[WHAT YOU NEED TO DO] Switch every instance of "Producent:" to "Manufacturer:" in the entries below. Reproduce all of their lines with nothing else changed.

Transcribed page contents
----------

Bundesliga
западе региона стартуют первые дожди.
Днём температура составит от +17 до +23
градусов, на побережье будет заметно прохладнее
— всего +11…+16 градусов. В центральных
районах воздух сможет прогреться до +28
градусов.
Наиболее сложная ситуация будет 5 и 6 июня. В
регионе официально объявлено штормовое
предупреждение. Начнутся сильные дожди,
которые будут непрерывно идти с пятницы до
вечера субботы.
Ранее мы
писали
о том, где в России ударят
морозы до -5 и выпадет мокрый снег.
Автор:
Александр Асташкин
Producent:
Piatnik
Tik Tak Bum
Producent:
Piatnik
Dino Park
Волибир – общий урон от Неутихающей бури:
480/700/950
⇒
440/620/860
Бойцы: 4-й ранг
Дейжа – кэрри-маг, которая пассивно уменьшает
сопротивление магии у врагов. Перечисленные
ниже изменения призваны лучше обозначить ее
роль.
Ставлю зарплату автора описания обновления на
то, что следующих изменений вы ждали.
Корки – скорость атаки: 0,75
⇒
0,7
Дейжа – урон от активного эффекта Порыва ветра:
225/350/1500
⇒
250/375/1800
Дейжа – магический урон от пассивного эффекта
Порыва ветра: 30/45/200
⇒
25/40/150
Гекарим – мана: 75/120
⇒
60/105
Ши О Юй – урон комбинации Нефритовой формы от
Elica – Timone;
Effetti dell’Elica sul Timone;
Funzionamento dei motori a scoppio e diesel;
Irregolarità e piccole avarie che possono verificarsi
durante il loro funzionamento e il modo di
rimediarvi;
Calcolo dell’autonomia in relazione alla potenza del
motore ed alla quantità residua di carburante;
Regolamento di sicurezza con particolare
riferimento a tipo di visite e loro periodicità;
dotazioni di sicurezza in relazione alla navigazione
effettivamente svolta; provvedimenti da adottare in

----------

[RESPONSE TO THIS EXERCISE]
Bundesliga
западе региона стартуют первые дожди.
Днём температура составит от +17 до +23
градусов, на побережье будет заметно прохладнее
— всего +11…+16 градусов. В центральных
районах воздух сможет прогреться до +28
градусов.
Наиболее сложная ситуация будет 5 и 6 июня. В
регионе официально объявлено штормовое
предупреждение. Начнутся сильные дожди,
которые будут непрерывно идти с пятницы до
вечера субботы.
Ранее мы
писали
о том, где в России ударят
морозы до -5 и выпадет мокрый снег.
Автор:
Александр Асташкин
Manufacturer:
Piatnik
Tik Tak Bum
Manufacturer:
Piatnik
Dino Park
Волибир – общий урон от Неутихающей бури:
480/700/950
⇒
440/620/860
Бойцы: 4-й ранг
Дейжа – кэрри-маг, которая пассивно уменьшает
сопротивление магии у врагов. Перечисленные
ниже изменения призваны лучше обозначить ее
роль.
Ставлю зарплату автора описания обновления на
то, что следующих изменений вы ждали.
Корки – скорость атаки: 0,75
⇒
0,7
Дейжа – урон от активного эффекта Порыва ветра:
225/350/1500
⇒
250/375/1800
Дейжа – магический урон от пассивного эффекта
Порыва ветра: 30/45/200
⇒
25/40/150
Гекарим – мана: 75/120
⇒
60/105
Ши О Юй – урон комбинации Нефритовой формы от
Elica – Timone;
Effetti dell’Elica sul Timone;
Funzionamento dei motori a scoppio e diesel;
Irregolarità e piccole avarie che possono verificarsi
durante il loro funzionamento e il modo di
rimediarvi;
Calcolo dell’autonomia in relazione alla potenza del
motore ed alla quantità residua di carburante;
Regolamento di sicurezza con particolare
riferimento a tipo di visite e loro periodicità;
dotazioni di sicurezza in relazione alla navigazione
effettivamente svolta; provvedimenti da adottare in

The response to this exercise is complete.